Di Surabaya, dikibarkannya bendera Belanda,
Merah-Putih-Biru, di Hotel Yamato, telah melahirkan Insiden Tunjungan, yang menyulut
berkobarnya bentrokan-bentrokan bersenjata antara pasukan Inggris dengan
badan-badan perjuangan yang dibentuk oleh rakyat. Bentrokan-bentrokan
bersenjata dengan tentara Inggris di Surabaya, memuncak dengan terbunuhnya
Brigadir Jenderal Mallaby, (pimpinan tentara Inggris untuk Jawa Timur), pada 30
Oktober.
Setelah terbunuhnya Brigadir Jenderal Mallaby,
penggantinya (Mayor Jenderal Mansergh) mengeluarkan ultimatum yang merupakan
penghinaan bagi para pejuang dan rakyat umumnya.
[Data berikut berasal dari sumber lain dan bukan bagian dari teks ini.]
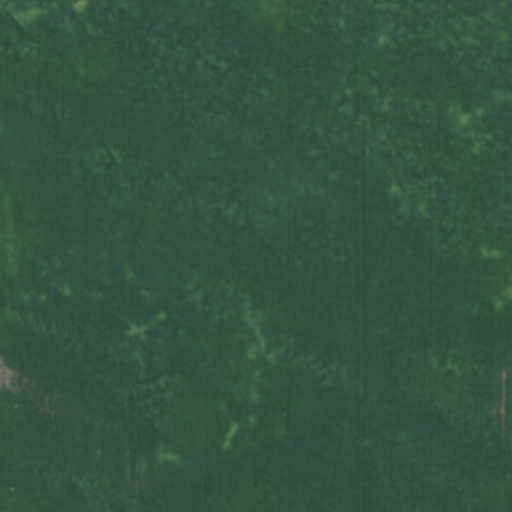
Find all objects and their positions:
building: (29, 120)
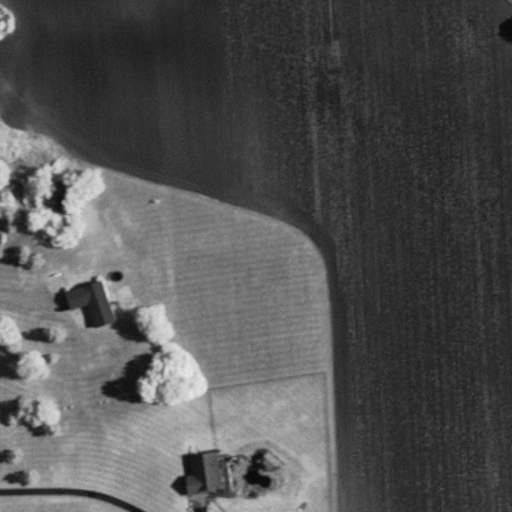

Dalam ultimatum itu disebutkan
bahwa semua pimpinan dan orang Indonesia yang bersenjata harus melapor dan
meletakkan senjatanya di tempat yang ditentukan dan menyerahkan diri dengan
mengangkat tangan di atas. Batas ultimatum adalah jam 6.00 pagi tanggal 10
November 1945.
Ultimatum tersebut ditolak oleh Indonesia. Sebab,
Republik Indonesia waktu itu sudah berdiri (walaupun baru saja
diproklamasikan), dan Tentara Keamanan Rakyat (TKR) sebagai alat negara juga
telah dibentuk.
Selain itu, banyak sekali organisasi perjuangan yang telah
dibentuk masyarakat, termasuk di kalangan pemuda, mahasiswa dan pelajar.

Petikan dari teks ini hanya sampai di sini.